## TEXTAUSZUG
-------------------------

Nachtblindheit

Aus Medizin-Lexikon.de

(Hemeralopie)

Störung des Dunkel-Anpassungsvermögens der Augen (Hell-Dunkel-Anpassung), die zu einer Beeinträchtigung des Sehens in der Dämmerung oder bei Dunkelheit führt, während das Sehvermögen am Tage gut ist.

Die Nachtblindheit betrifft meist beide Augen und kann verschiedene Ursachen haben:

anlagebedingte angeborene Minderwertigkeit der Stäbchen der Netzhaut. Der Erbgang ist dominant oder rezessiv geschlechtsgebunden und unheilbar (Übertragung durch gesunde Töchter kranker Väter auf ihre Söhne);

Mangel des für die Regeneration des Sehpurpurs notwendigen Vitamins A entweder durch ungenügende Zufuhr oder schlechte Aufnahme von Vitamin A bei Erkrankungen des Magen-Darm-Kanales oder der Leber. Bei Behebung des Vitamin-A-Mangels kann diese Nachtblindheit behoben werden;

bei bestimmten Erkrankungen der Netzhaut oder der Sehnerven, besonders bei Pigmentdegeneration der Netzhaut oder bei Sehnervenschwund.

-------------------------

## DATENSÄTZE
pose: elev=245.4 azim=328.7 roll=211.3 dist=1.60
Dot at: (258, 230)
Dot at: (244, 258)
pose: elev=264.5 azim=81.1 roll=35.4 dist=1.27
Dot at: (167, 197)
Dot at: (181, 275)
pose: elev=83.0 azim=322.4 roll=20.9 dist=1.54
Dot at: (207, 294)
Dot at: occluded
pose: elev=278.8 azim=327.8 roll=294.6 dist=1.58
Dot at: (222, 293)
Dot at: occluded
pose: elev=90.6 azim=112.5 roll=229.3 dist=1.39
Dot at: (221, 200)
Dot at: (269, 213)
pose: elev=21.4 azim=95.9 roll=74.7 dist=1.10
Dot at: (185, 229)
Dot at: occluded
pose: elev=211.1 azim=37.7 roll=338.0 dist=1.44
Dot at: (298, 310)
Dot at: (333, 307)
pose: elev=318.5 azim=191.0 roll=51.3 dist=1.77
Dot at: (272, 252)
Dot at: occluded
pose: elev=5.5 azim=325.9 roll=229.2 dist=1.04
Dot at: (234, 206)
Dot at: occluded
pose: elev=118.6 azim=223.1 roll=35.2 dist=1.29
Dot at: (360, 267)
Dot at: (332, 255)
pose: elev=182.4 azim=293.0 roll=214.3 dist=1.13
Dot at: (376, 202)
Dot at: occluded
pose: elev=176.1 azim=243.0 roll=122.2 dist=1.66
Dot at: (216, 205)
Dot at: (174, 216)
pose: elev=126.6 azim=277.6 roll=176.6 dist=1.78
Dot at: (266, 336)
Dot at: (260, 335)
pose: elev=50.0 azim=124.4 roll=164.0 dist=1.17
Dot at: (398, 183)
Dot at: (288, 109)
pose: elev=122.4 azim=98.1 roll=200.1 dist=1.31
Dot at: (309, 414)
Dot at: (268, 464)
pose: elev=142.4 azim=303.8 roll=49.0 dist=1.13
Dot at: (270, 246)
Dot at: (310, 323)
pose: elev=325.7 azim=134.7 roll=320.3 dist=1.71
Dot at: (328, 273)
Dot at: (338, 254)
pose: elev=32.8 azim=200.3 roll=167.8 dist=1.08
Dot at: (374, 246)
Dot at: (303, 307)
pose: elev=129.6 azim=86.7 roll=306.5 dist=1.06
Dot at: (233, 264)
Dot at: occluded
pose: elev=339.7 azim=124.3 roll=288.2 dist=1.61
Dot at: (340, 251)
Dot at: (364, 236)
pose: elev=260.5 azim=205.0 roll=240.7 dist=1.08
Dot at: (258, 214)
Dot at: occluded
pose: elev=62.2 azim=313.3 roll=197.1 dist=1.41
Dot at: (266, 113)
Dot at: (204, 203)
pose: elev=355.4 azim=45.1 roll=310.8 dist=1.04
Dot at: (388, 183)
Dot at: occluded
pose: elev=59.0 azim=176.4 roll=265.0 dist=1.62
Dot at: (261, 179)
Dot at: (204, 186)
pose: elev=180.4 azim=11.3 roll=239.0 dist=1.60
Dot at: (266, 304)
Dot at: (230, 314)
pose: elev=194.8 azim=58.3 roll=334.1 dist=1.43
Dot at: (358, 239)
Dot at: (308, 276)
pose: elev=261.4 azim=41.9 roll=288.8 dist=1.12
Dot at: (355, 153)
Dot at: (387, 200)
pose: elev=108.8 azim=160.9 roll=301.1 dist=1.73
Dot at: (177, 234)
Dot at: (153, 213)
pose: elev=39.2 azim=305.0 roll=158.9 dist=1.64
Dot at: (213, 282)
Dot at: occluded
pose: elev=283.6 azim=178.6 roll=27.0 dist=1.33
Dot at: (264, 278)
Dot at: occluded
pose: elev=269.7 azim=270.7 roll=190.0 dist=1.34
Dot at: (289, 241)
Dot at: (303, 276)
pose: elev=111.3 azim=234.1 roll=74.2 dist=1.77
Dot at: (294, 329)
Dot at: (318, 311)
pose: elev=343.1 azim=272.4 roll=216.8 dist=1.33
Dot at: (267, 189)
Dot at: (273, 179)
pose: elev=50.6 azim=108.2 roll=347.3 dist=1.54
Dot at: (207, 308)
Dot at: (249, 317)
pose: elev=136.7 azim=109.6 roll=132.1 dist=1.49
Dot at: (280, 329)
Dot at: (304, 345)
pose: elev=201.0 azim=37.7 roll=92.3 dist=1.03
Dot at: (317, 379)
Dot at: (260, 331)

-------------------------

## ZU ERLEDIGEN
- a) Beantworte zum Eintrag über Nachtblindheit jede Frage kurz:
(i) Welcher andere Name für Nachtblindheit steht in Klammern?
(ii) Welches Vitamin braucht der Sehpurpur zur Regeneration?
(iii) Wie viele Augen betrifft die Nachtblindheit meist?
- b) Zitiere aus dem Eintrag über Nachtblindheit den Abschnitt, der bei den Worten „Mangel des für“ beginnt, und höre nach „oder bei Sehnervenschwund.“ auf.
Dieses Material steht für sich und gehört nicht zum Text.

## LÖSUNGEN
- a)
(i) Hemeralopie
(ii) Vitamin A
(iii) Beide Augen

- b)
Mangel des für die Regeneration des Sehpurpurs notwendigen Vitamins A entweder durch ungenügende Zufuhr oder schlechte Aufnahme von Vitamin A bei Erkrankungen des Magen-Darm-Kanales oder der Leber. Bei Behebung des Vitamin-A-Mangels kann diese Nachtblindheit behoben werden;

bei bestimmten Erkrankungen der Netzhaut oder der Sehnerven, besonders bei Pigmentdegeneration der Netzhaut oder bei Sehnervenschwund.